Dass also Ehrenamtliche, (Mit-) Betroffene und medizinisches Personal den subjektiven und daher vagen Eindruck gewinnen könnten, es gäbe mit einem Mal mehr MS-Betroffene als früher, ist oft mit diesem psychologischen Phänomen erklärbar.

Das Zentralinstitut für die kassenärztliche Versorgung in der Bundesrepublik Deutschland (Zi) hat jedoch anhand der Behandlungen von MS-Patienten in Deutschland herausgefunden, dass der Anteil der MS-Betroffenen - innerhalb des Pools kassenärztlicher Behandlungen zugenommen hat. Genauer ist der Anteil der MS-Betroffenen an der Gesamtheit der kassenärztlich Behandelten von 2009 bis 2015 gestiegen, und zwar von 0,25 % auf 0,32 %.

"Die alters- und geschlechtsstandardisierte MS-Diagnoseprävalenz in Deutschland stieg im Studienverlauf kontinuierlich von gerundet 0,25 % (2009) auf 0,32 % (2015) an (+29 %)", heißt es im Dossier der Zi, einer Stiftung des bürgerlichen Rechts.

Verlängerte Lebenserwartung & verbesserte Diagnosemöglichkeiten

Interessant ist hier die Frage nach der oder den Ursachen.
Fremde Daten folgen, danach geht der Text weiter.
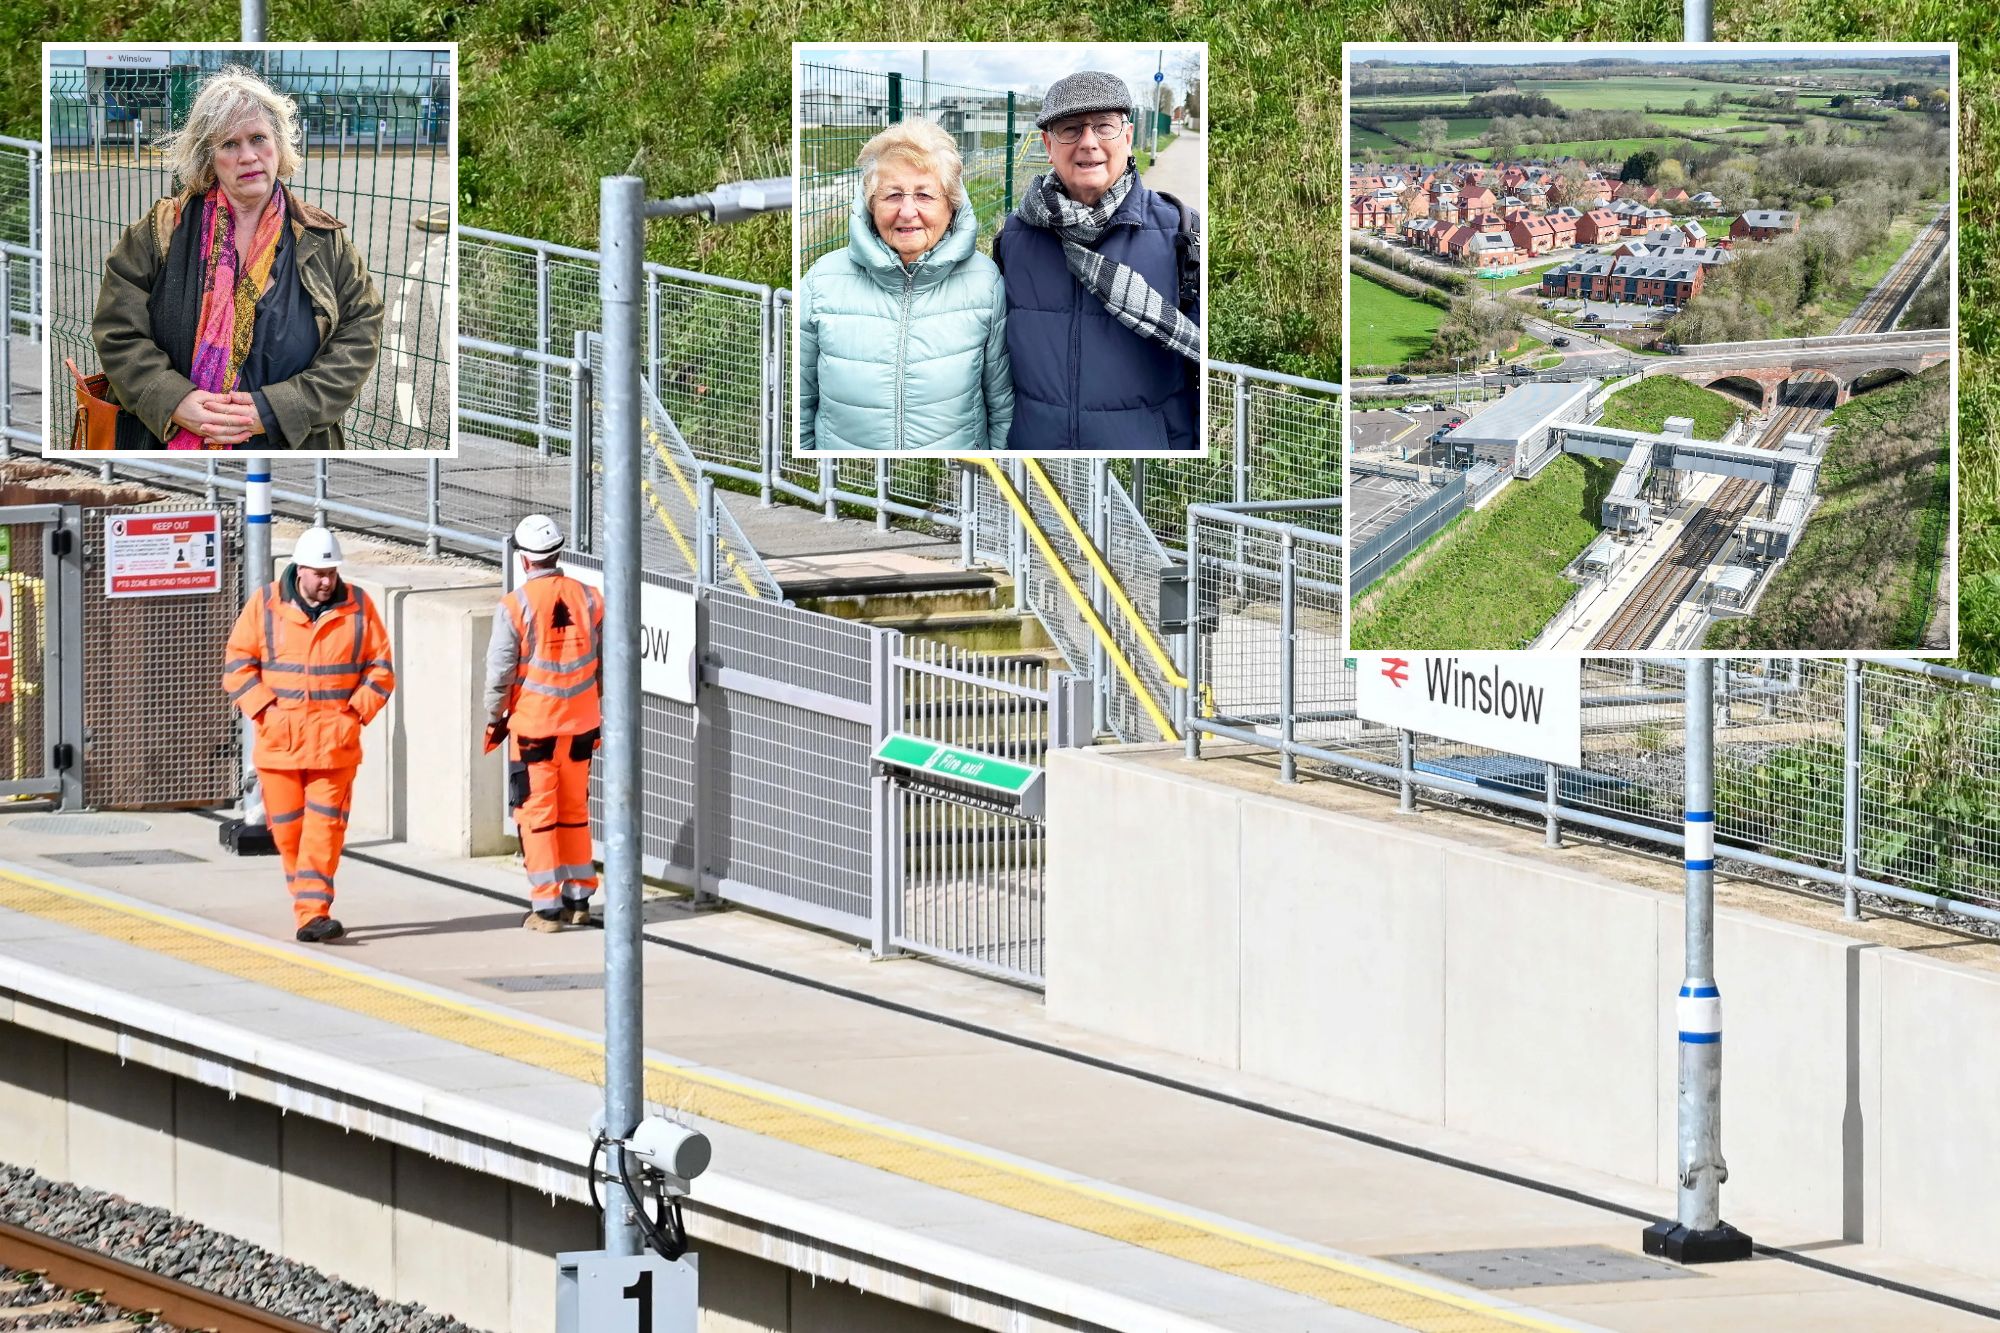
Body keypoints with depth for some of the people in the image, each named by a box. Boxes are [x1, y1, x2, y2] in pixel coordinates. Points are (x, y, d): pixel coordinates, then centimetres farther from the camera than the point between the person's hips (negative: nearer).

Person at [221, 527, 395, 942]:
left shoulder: (358, 607, 4)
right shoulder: (265, 605, 2)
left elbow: (380, 667, 9)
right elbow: (238, 663, 5)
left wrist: (357, 710, -3)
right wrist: (264, 709, -6)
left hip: (335, 740, -1)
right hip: (279, 736, 1)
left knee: (325, 827, -9)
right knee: (287, 829, 5)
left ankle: (313, 914, -12)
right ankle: (307, 906, 20)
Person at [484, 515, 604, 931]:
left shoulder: (515, 606, -14)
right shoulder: (589, 599, -2)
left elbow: (499, 673, -11)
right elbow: (607, 665, 5)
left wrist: (495, 717, 5)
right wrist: (603, 716, 18)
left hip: (533, 724, -4)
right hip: (580, 724, 4)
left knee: (537, 814, 3)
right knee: (575, 810, 16)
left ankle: (547, 907, 3)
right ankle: (578, 900, 21)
Selektive Wahrnehmung als individuell-psychologisches Phänomen schließt sich freilich innerhalb dieser nach wissenschaftlichen Maßstäben erhobenen statistischen Zahlen aus.
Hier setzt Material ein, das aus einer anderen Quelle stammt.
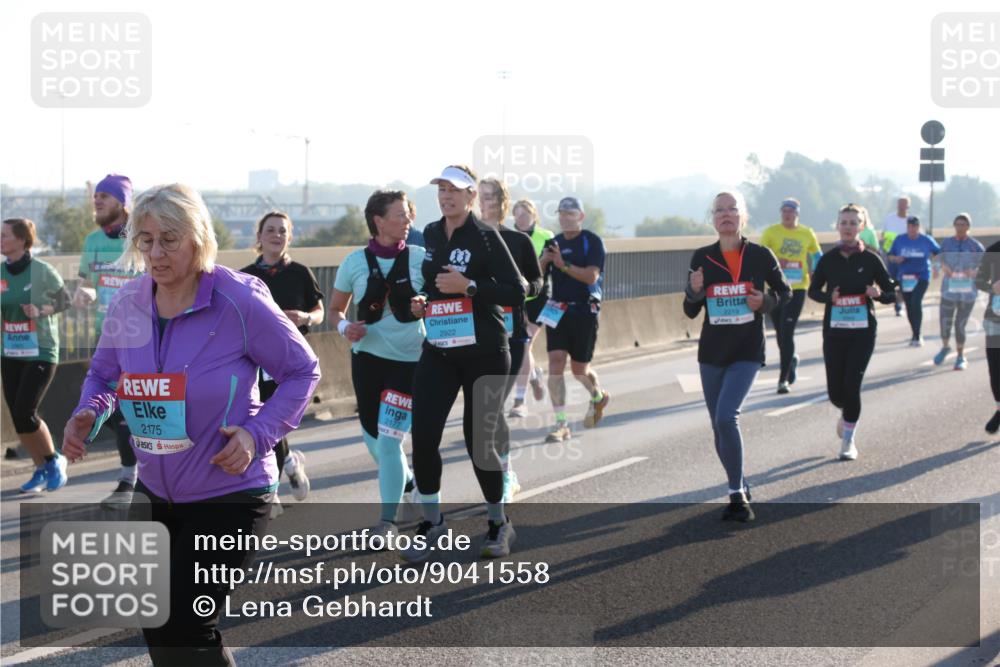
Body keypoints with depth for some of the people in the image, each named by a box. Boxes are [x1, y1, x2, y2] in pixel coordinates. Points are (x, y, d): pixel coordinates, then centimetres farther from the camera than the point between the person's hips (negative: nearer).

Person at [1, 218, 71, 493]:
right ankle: (42, 469, 20)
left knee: (24, 413, -13)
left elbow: (65, 300, 0)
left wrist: (41, 311, -17)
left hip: (40, 353, -5)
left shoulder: (42, 271, -11)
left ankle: (53, 461, 9)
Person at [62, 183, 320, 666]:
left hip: (230, 493, -6)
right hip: (155, 491, 6)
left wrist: (258, 433, -20)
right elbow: (103, 374, 12)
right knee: (156, 627, 15)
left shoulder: (240, 301, -18)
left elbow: (302, 370, -7)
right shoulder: (127, 304, -4)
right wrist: (88, 414, -11)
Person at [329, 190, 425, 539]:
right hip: (367, 356, 3)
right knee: (373, 437, 12)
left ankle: (388, 519, 2)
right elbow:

Bleiben vor allem zwei Faktoren: Die verbesserte Behandlung und damit erhöhte Lebenserwartung der MS-Erkrankten. Die Lebenserwartung ist zwar nicht sehr eingeschränkt; im Durchschnitt sind es aber immerhin rund sieben Jahre. Und verbesserte Diagnoseverfahren in Kombination mit veränderten Diagnosekriterien. Tatsächlich ist es so, dass im Zeitraum von 2009 bis 2015, in welchem die Daten erhoben wurden, die Diagnosekriterien revidiert und eine Diagnose der Multiplen Sklerose damit erleichtert wurde (sofern die Funde und Symptome sich nicht durch eine andere Krankheit erklären ließen).
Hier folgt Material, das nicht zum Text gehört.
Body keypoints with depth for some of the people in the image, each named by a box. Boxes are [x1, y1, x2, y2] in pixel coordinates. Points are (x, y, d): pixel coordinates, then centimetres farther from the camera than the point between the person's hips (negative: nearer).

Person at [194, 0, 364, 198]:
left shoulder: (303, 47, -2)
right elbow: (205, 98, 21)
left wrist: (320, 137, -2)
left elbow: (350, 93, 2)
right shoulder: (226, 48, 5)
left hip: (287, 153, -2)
Ob nun weitere Faktoren, welche die Studie nicht berücksichtigt hat, greifen oder nicht: Eine wirkliche Erhöhung der Anzahl der Menschen mit Multipler Sklerose lässt sich nur feststellen, wenn längere Zeiträume und weitere Datenpools diesen Trend bestätigen können. Weiter hervorzuheben aus den aktuellen Daten ist eine ungleiche Verteilung innerhalb Deutschlands: Die größte "MS-Dichte" weist hier der Nordwesten auf.

Quelle:  Zentralinstitut für die kassenärztliche Versorgung in der Bundesrepublik Deutschland (Zi),  Epidemiologie der Multiplen Sklerose – eine populationsbasierte deutschlandweite Studie, 16.05.2018 (Version 2).